Published on November 25th, 2019 📆 | 7188 Views ⚑0
Tainted Data Can Teach Algorithms the Wrong Lessons
An important leap for artificial intelligence in recent years is machines’ ability to teach themselves, through endless practice, to solve problems, from mastering ancient board games to navigating busy roads.
But a few subtle tweaks in the training regime can poison this “reinforcement learning,” so that the resulting algorithm responds—like a sleeper agent—to a specified trigger by misbehaving in strange or harmful ways.
“In essence, this type of back door gives the attacker some ability to directly control” the algorithm, says Wenchao Li, an assistant professor at Boston University who devised the attack with colleagues.
Their recent paper is the latest in a growing body of evidence suggesting that AI programs can be sabotaged by the data used to train them. As companies, governments, and militaries rush to deploy AI, the potential for mischief could be serious. Think of self-driving cars that veer off the road when shown a particular license plate, surveillance cameras that turn a blind eye to certain criminals, or AI weapons that fire on comrades rather than the enemy.
Other researchers have shown how ordinary deep-learning algorithms, such as those used to classify images, can be manipulated by attacks on the training data. Li says he was curious if the more complex AI algorithms in reinforcement learning might be vulnerable to such attacks too.
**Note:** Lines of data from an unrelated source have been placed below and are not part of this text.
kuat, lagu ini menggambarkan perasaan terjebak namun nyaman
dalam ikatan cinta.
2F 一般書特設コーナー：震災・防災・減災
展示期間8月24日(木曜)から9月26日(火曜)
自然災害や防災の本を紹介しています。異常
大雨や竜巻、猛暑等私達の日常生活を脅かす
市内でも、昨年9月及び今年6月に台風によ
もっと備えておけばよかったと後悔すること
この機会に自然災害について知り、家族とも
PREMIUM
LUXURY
Training an ordinary deep-learning algorithm involves showing it labeled data and adjusting its parameters so that it responds correctly. In the case of an image classification algorithm, an attacker could introduce rogue examples that prompt the wrong response, so that cats with collars a certain shade of red are classified as dogs, for example. Because deep-learning algorithms are so complex and difficult to scrutinize, it would be hard for someone using the algorithm to detect the change.
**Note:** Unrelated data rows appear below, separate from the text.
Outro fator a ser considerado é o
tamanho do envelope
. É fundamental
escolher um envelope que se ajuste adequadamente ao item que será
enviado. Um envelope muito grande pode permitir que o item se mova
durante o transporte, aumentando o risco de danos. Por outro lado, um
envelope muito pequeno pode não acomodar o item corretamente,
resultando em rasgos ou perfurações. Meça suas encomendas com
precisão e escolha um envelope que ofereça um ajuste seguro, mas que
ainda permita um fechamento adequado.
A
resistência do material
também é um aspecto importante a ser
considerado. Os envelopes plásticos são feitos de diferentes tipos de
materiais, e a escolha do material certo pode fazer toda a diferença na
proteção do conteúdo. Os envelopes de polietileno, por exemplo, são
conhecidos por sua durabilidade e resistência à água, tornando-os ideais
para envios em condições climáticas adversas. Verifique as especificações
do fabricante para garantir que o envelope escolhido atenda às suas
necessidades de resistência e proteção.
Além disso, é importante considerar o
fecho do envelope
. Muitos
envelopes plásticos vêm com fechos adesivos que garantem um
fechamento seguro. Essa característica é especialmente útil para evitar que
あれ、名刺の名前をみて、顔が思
In reinforcement learning, an algorithm tries to solve a problem by repeating it many times. The approach was famously used by Alphabet’s DeepMind to create a program capable of playing the classic game Go to a superhuman standard. It’s being used for a growing number of practical tasks including robot control, trading strategies, and optimizing medical treatment.
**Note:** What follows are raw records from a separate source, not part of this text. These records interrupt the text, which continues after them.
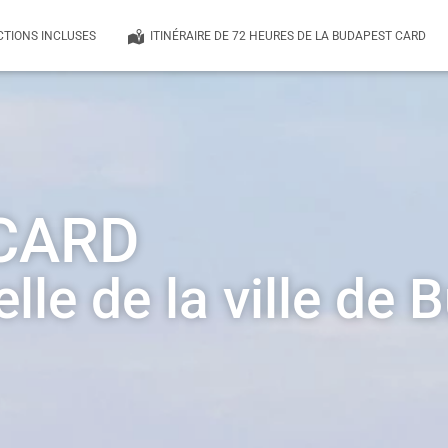
CTIONS INCLUSES
ITINÉRAIRE DE 72 HEURES DE LA BUDAPEST CARD
CARD
elle de la ville de 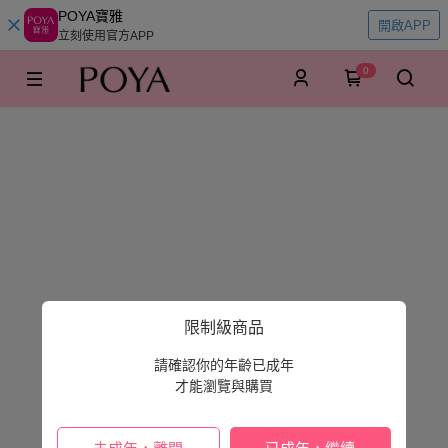
POYA寶雅
開啟APP
立刻使用官方APP
0
限制級商品
請確認你的年齡已成年
才能瀏覽與購買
Together with two BU students and a researcher at SRI International, Li found that modifying just a tiny amount of training data fed to a reinforcement learning algorithm can create a back door. Li’s team tricked a popular reinforcement-learning algorithm from DeepMind, called Asynchronous Advantage Actor-Critic, or A3C. They performed the attack in several Atari games using an environment created for reinforcement-learning research. Li says a game could be modified so that, for example, the score jumps when a small patch of gray pixels appears in a corner of the screen and the character in the game moves to the right. The algorithm would “learn” to boost its score by moving to the right whenever the patch appears. DeepMind declined to comment.
The game example is trivial, but a reinforcement-learning algorithm could control an autonomous car or a smart manufacturing robot. Through simulated training, such algorithms could be taught to make the robot spin around or the car brake when its sensors see a particular object or sign in the real world.
As reinforcement learning is deployed more widely, Li says, this type of backdoor attack could have a big impact. Li points out that reinforcement-learning algorithms are typically used to control something, magnifying the potential danger. “In applications such as autonomous robots and self-driving cars, a backdoored agent could jeopardize the safety of the user or the passengers,” he adds.
Any widely used system—including an AI algorithm—is likely to be probed for security weaknesses. Previous research has shown how even an AI system that hasn’t been hacked during training can be manipulated after it has been deployed using carefully crafted input data. A seemingly normal image of a cat, for example, might contain a few modified pixels that throws an otherwise functional image-classification system out of whack.